**What you should do:** In the entries, find all lines that hold the word "stránky" and copy them.

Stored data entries
· · · · · · ·
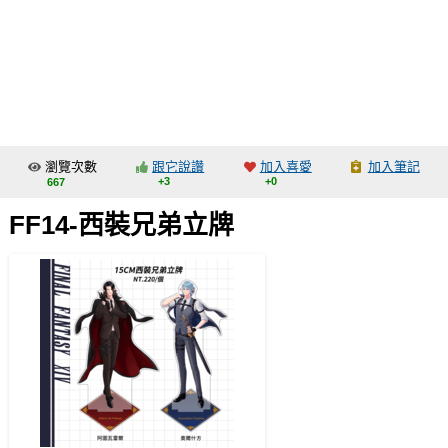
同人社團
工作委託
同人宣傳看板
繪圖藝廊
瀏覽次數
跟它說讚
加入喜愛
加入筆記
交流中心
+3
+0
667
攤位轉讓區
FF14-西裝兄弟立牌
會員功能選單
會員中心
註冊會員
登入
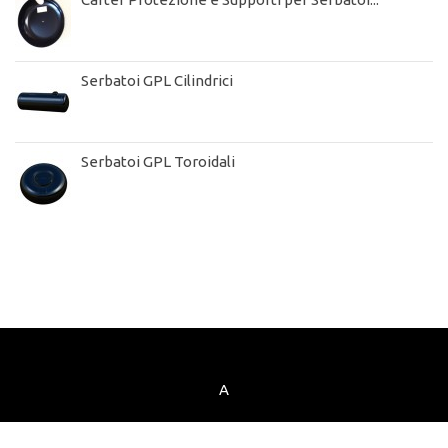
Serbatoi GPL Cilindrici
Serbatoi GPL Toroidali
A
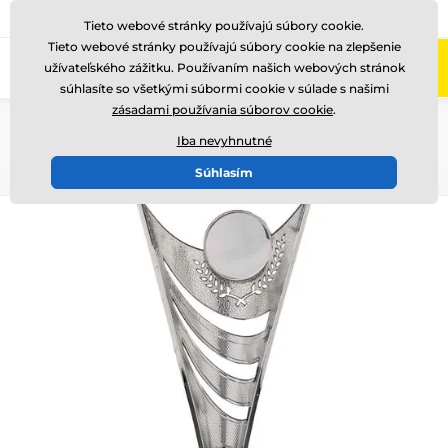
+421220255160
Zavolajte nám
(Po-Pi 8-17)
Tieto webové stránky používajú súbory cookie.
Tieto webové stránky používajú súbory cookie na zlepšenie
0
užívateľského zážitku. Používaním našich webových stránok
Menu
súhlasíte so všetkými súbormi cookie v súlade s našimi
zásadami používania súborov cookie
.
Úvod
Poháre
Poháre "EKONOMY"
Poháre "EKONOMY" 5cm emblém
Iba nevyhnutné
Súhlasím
· · · · · · ·
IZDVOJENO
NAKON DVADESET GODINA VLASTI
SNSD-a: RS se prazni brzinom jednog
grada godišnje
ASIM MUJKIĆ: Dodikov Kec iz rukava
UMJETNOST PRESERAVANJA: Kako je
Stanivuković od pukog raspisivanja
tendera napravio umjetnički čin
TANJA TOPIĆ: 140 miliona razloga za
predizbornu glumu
· · · · · · ·
**Written reply:**
Tieto webové stránky používajú súbory cookie.
Tieto webové stránky používajú súbory cookie na zlepšenie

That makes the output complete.